━━━ EXTRACT

Life of Sardar Patel

Thwarted – 1939 to 1945       

When the Congress Ministries resigned Jinnah told the Muslims that they had experienced deliverance while SP tried to show that the perception was flawed. Sir Francis Wylie, Governor of the Central Provinces felt that “the accusations of gross anti-Muslim bias on the part of the Congress ministries were moonshine”. Yet the image was stronger than reality. Responding to Jinnah, large number of Muslims observed Deliverance Day on December 1942. Aware of truth, the Raj gave too much importance to the Muslim view. Zetland spoke of a Congress as “Hindu organization which should reach a settlement with the Muslims” to which the Sardar retorted –

“We ask the Viceroy for the objectives of the war. We did not receive any direct reply but now we are being told to go and settle with the Muslims, that is, with the Muslim League. If we do succeed, we shall probably be told, Go and settle with the Indian princess. When that happens they will say, what about the Europeans who have so many interests in the country - You the British are the real cause of all arguments. You introduced communal electorates”.

━━━━━━
━━━ DATA FOR THIS EXERCISE

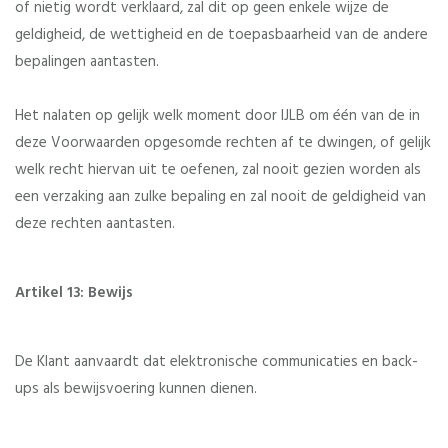
of nietig wordt verklaard, zal dit op geen enkele wijze de
geldigheid, de wettigheid en de toepasbaarheid van de andere
bepalingen aantasten.
Het nalaten op gelijk welk moment door IJLB om één van de in
deze Voorwaarden opgesomde rechten af te dwingen, of gelijk
welk recht hiervan uit te oefenen, zal nooit gezien worden als
een verzaking aan zulke bepaling en zal nooit de geldigheid van
deze rechten aantasten.
Artikel 13: Bewijs
De Klant aanvaardt dat elektronische communicaties en back-
ups als bewijsvoering kunnen dienen.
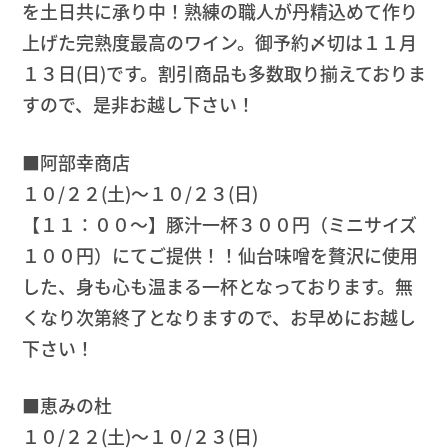
を土日共に承り中！熟練の職人が丹精込めて作り
上げた完熟度最高のワイン。御予約〆切は１１月
１３日(日)です。割引商品も多数取り揃えておりま
すので、是非お越し下さい！
■阿部幸商店
１０/２２(土)～１０/２３(日)
【１１：００～】豚汁一杯３００円（ミニサイズ
１００円）にてご提供！！仙台味噌を贅沢に使用
した、身も心も温まる一杯となっております。無
くなり次第終了となりますので、お早めにお越し
下さい！
■恵みの杜
１０/２２(土)～１０/２３(日)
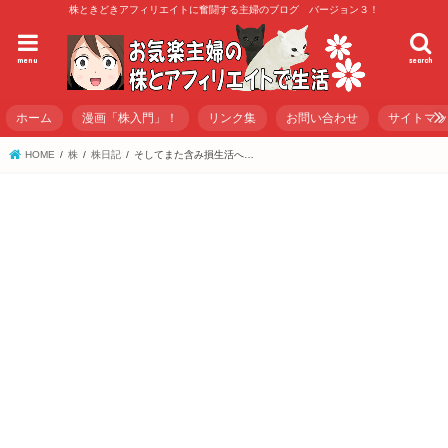
株ときどきアフィリエイトに奮闘する主婦のブログ バージョン３！
menu
search
ホーム
漫画「株入門」！
リンク集
お問い合わせ
サイトマ
HOME
株
株日記
そしてまた含み損生活へ…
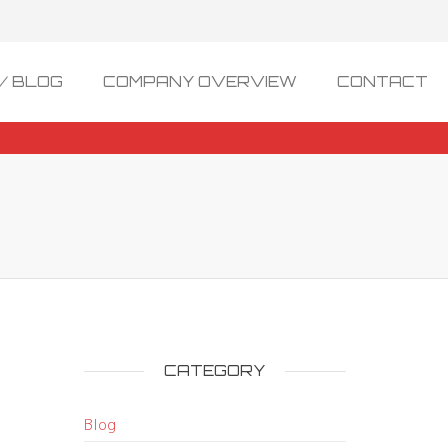
/ BLOG
COMPANY OVERVIEW
CONTACT
CATEGORY
Blog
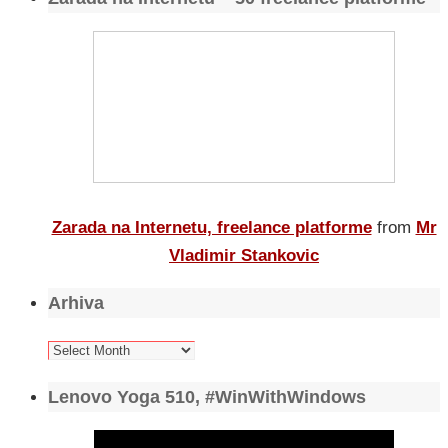
Zarada na Internetu, freelance platforme
from
Mr
Vladimir Stankovic
Arhiva
Arhiva
Lenovo Yoga 510, #WinWithWindows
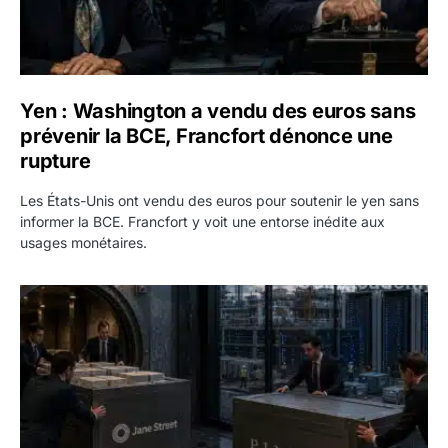
Yen : Washington a vendu des euros sans
prévenir la BCE, Francfort dénonce une
rupture
Les États-Unis ont vendu des euros pour soutenir le yen sans
informer la BCE. Francfort y voit une entorse inédite aux
usages monétaires.
Jane Street négocie le transfert de 11 milliards de dollars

━━━━━━

▸ **WHAT TO WORK ON**
(a) In the records, starting at the beginning and ending with the line that contains "welk recht hiervan", switch "Voorwaarden" to "Regels" and return those lines with nothing else altered. Leave the pictures out of your answer.
(b) Carry on the account of Sardar Patel's life from the point where it stops.
The text and the records have nothing to do with each other.

▸ **PER-TASK ANSWERS**
(a)
of nietig wordt verklaard, zal dit op geen enkele wijze de
geldigheid, de wettigheid en de toepasbaarheid van de andere
bepalingen aantasten.
Het nalaten op gelijk welk moment door IJLB om één van de in
deze Regels opgesomde rechten af te dwingen, of gelijk
welk recht hiervan uit te oefenen, zal nooit gezien worden als

(b)
Wanting to blunt Jinnah’s arguments that the Congress represented the Hindus, G did at the end of 1939 press the presidency on Maulana Azad. In 1940, even as Azad asserted that Muslims were part of the indivisible unity i.e. Indian nationality, the League resolved in Lahore for separation for Pakistan. It also announced total opposition to any Congress-Raj agreement that did not concede Pakistan. The quam heeded Jinnah, period.

Gandhi and Patel - G’s approach to the Hindu-Muslim question were not SP’s. Willing to listen to genuine complaints he would not tolerate baseless allegations against the Congress. With its back to the wall in World War 2, some like Rajagopolachari felt that England must be helped. Patel agreed but G could not, with his ahimsa, endorse Congress’s participation in a violent war. A series of talks with the Raj had convinced G of a Raj-League nexus to foil the Congress. Sharing the thinking of Rajaji that Britain might accept the Congress demands and welcomes an offer of active assistance in the war, SP voted for the proposal in the WorCom. Nehru and G were both against it but SP’s backing ensured that the proposal carried through. SP had for the first time in 22 years gone against G but G was confident that SP would be back with him. Within a week SP and Rajaji wavered. The Raj proved G correct. A Viceregal statement said that if the Raj, Congress, League and the Princes reached an agreement, a certain number of politicians might be included in Executive Council of the Viceroy, who would however have the last word. At the end of the war, India would offer not freedom but a body to devise the framework of the new constitution. SP was relieved but his going against G was only a precursor of the 1947 gulf between the two of them.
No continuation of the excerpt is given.